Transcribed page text
Content starts

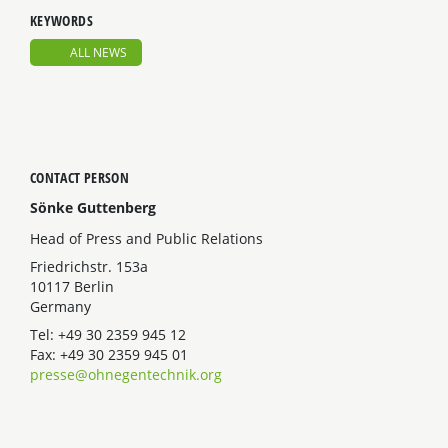
KEYWORDS
ALL NEWS
CONTACT PERSON
Sönke Guttenberg
Head of Press and Public Relations
Friedrichstr. 153a
10117 Berlin
Germany
Tel: +49 30 2359 945 12
Fax: +49 30 2359 945 01
presse@ohnegentechnik.org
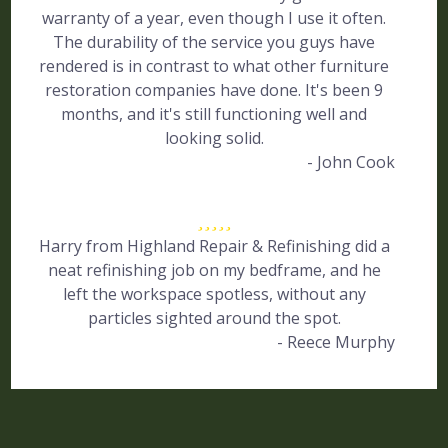
warranty of a year, even though I use it often.
The durability of the service you guys have
rendered is in contrast to what other furniture
restoration companies have done. It's been 9
months, and it's still functioning well and
looking solid.
- John Cook
Harry from Highland Repair & Refinishing did a
neat refinishing job on my bedframe, and he
left the workspace spotless, without any
particles sighted around the spot.
- Reece Murphy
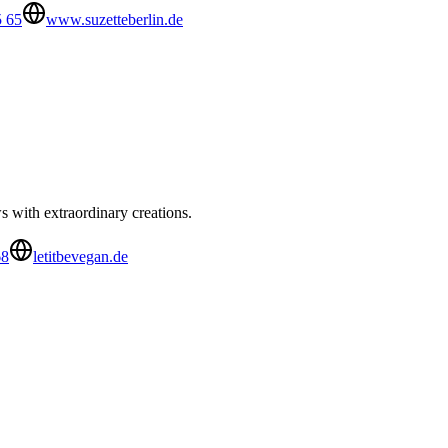
5 65
www.suzetteberlin.de
 with extraordinary creations.
68
letitbevegan.de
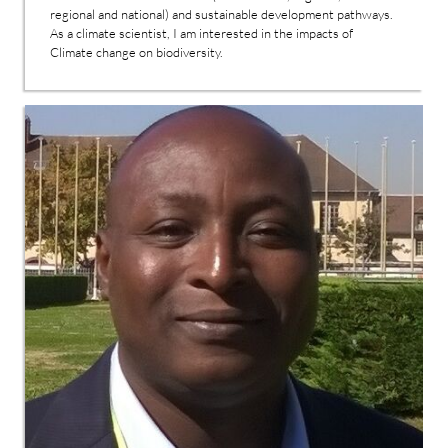
regional and national) and sustainable development pathways.
As a climate scientist, I am interested in the impacts of
Climate change on biodiversity.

Content ends

▶ WHAT THE TASK REQUIRES: Locate each line in the items above that contains the word "have", and copy those lines.

▶ THE COMPLETED TASK:
The durability of the service you guys have
restoration companies have done. It's been 9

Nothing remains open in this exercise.